Graphene is known to be the world’s strongest material. Its first commercial uses, in sports equipment and specialty gear, rely on this mechanical resilience. Yet, it is also brittle, fracturing when the load on it passes that maximum strength level.

But what happens to the material when it faces a small mechanical load over and over again? This fatigue life of graphene and associated damage mechanism remain unknown. In a recent study published in Nature Materials, researchers have found that the two-dimensional (2D) material can withstand more than a billion cycles of stress before it breaks. The research should help design next-generation carbon-reinforced composites for aircraft and cars that have high fatigue life.

“Fundamentally we answered the question, ‘can this material fail under fatigue?’” says Tobin Filleter, a mechanical and industrial engineering professor at the University of Toronto. “And the answer is yes, there’s a mechanism that will lead to failure at loads below tensile strength. This sets the stage for understanding fatigue life of this general class of 2D materials.”

The research team led by Filleter, materials science and engineering professor Chandra Veer Singh and mechanical engineering professor Yu Sun also at Toronto, conducted physical experiments as well as molecular dynamics simulations. In the experiments, they pressed an atomic force microscope (AFM) tip to the center of freestanding films of the graphene and graphene oxide material and then oscillated the tip at a frequency of 100 KHz.

AFM is a widely available technique, but the researchers had to build a special device for the experiments in order to handle these very thin 2D material samples. They etched a silicon chip with half a million holes, each just a few micrometers in diameter, and stretched a graphene sheet over the holes. “There’s no commercial approach to do this type of mechanical testing on atomically thin materials where we’re controlling static load plus cyclic load,” Filleter says.

They used a load that was 50–70% of the material’s ultimate tensile strength, the same fraction that is used in studies on metals and alloys. They found that the materials could withstand an average stress of 71 GPa for over a billion cycles before failing.

Computer simulations showed different failure mechanisms for graphene and graphene oxide. In graphene, mechanical loading and thermal fluctuation cause an irreversible bond rotation near the site of a defect, causing the material to abruptly fail without a progressive buildup of cracks or damage as would happen normally in metals.

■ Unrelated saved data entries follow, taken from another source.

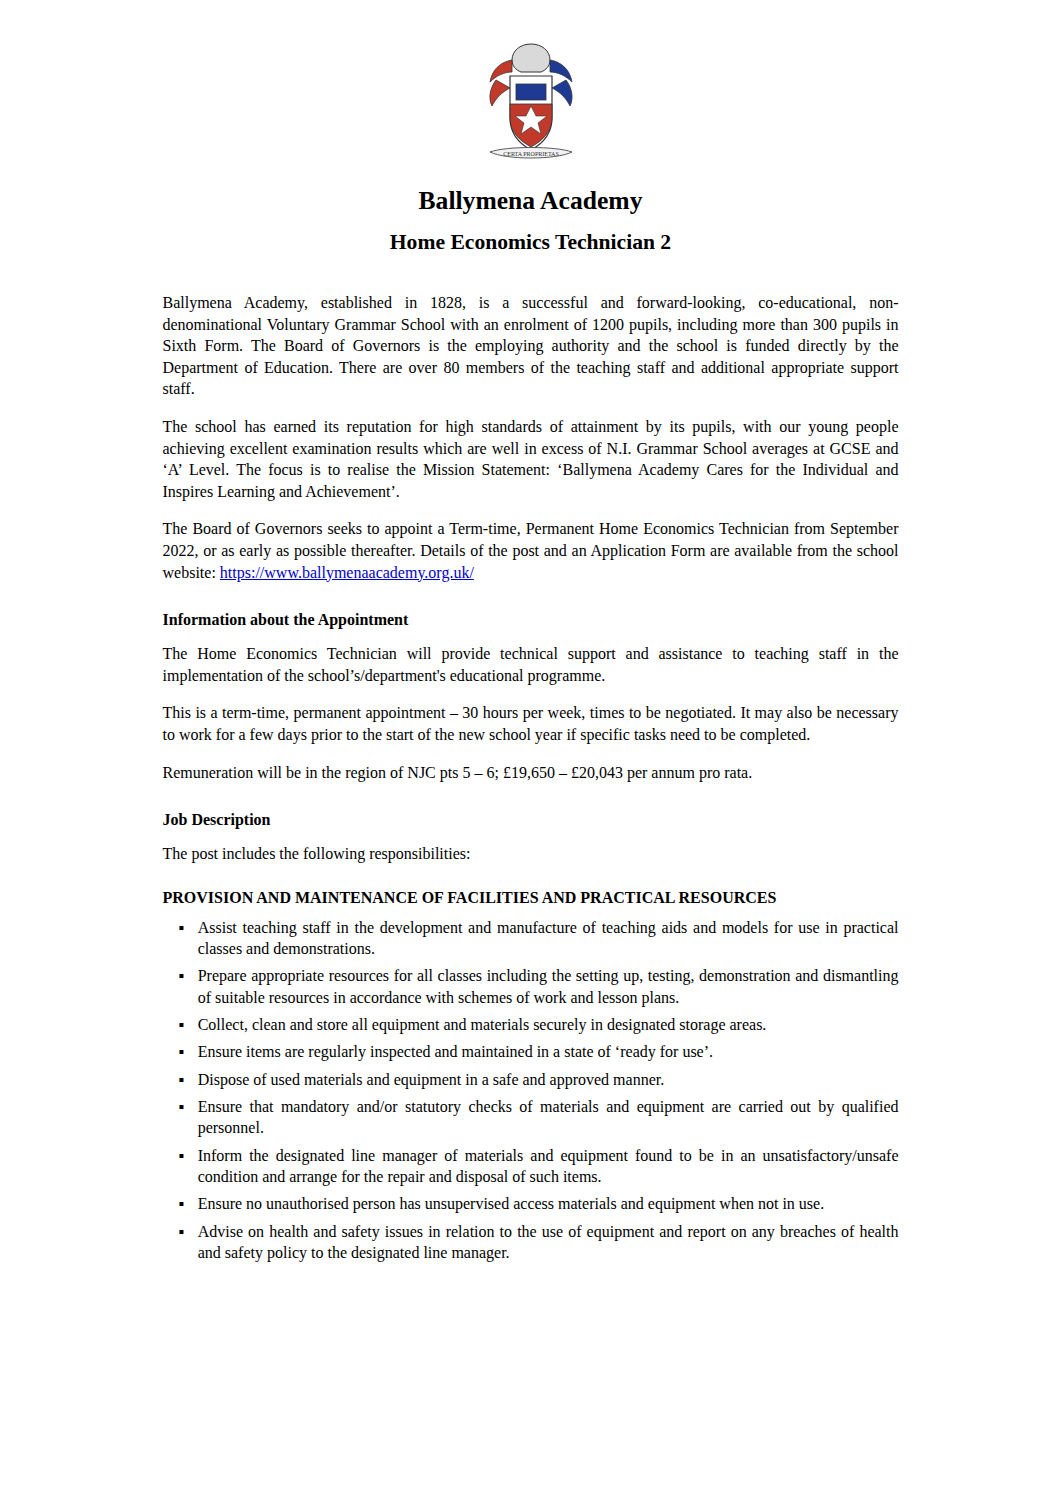Ballymena Academy coat of arms CERTA PROPRIETAS
Ballymena Academy
Home Economics Technician 2
Ballymena Academy, established in 1828, is a successful and forward-looking, co-educational, non-denominational Voluntary Grammar School with an enrolment of 1200 pupils, including more than 300 pupils in Sixth Form. The Board of Governors is the employing authority and the school is funded directly by the Department of Education. There are over 80 members of the teaching staff and additional appropriate support staff.
The school has earned its reputation for high standards of attainment by its pupils, with our young people achieving excellent examination results which are well in excess of N.I. Grammar School averages at GCSE and ‘A’ Level. The focus is to realise the Mission Statement: ‘Ballymena Academy Cares for the Individual and Inspires Learning and Achievement’.
The Board of Governors seeks to appoint a Term-time, Permanent Home Economics Technician from September 2022, or as early as possible thereafter. Details of the post and an Application Form are available from the school website: https://www.ballymenaacademy.org.uk/
Information about the Appointment
The Home Economics Technician will provide technical support and assistance to teaching staff in the implementation of the school’s/department's educational programme.
This is a term-time, permanent appointment – 30 hours per week, times to be negotiated. It may also be necessary to work for a few days prior to the start of the new school year if specific tasks need to be completed.
Remuneration will be in the region of NJC pts 5 – 6; £19,650 – £20,043 per annum pro rata.
Job Description
The post includes the following responsibilities:
Provision and Maintenance of Facilities and Practical Resources
Assist teaching staff in the development and manufacture of teaching aids and models for use in practical classes and demonstrations.
Prepare appropriate resources for all classes including the setting up, testing, demonstration and dismantling of suitable resources in accordance with schemes of work and lesson plans.
Collect, clean and store all equipment and materials securely in designated storage areas.
Ensure items are regularly inspected and maintained in a state of ‘ready for use’.
Dispose of used materials and equipment in a safe and approved manner.
Ensure that mandatory and/or statutory checks of materials and equipment are carried out by qualified personnel.
Inform the designated line manager of materials and equipment found to be in an unsatisfactory/unsafe condition and arrange for the repair and disposal of such items.
Ensure no unauthorised person has unsupervised access materials and equipment when not in use.
Advise on health and safety issues in relation to the use of equipment and report on any breaches of health and safety policy to the designated line manager.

Graphene oxide simulations, on the other hand, show “progressive damage that’s more like traditional fatigue,” Singh says. That is because epoxide functional groups present on the material undergo a structural transformation under the mechanical load into ether groups. “In these regions we see small cracks form slowly, which make the material weak.” While the billion-cycle fatigue lifetime of graphene is not surprising, the novelty of this research lies in conducting tests on graphene with the test setup used, says Ramesh Talreja, a materials science and engineering professor at Texas A&M University, who was not involved in the study. “The setup is highly specialized, very expensive, and not commonly available,” he says.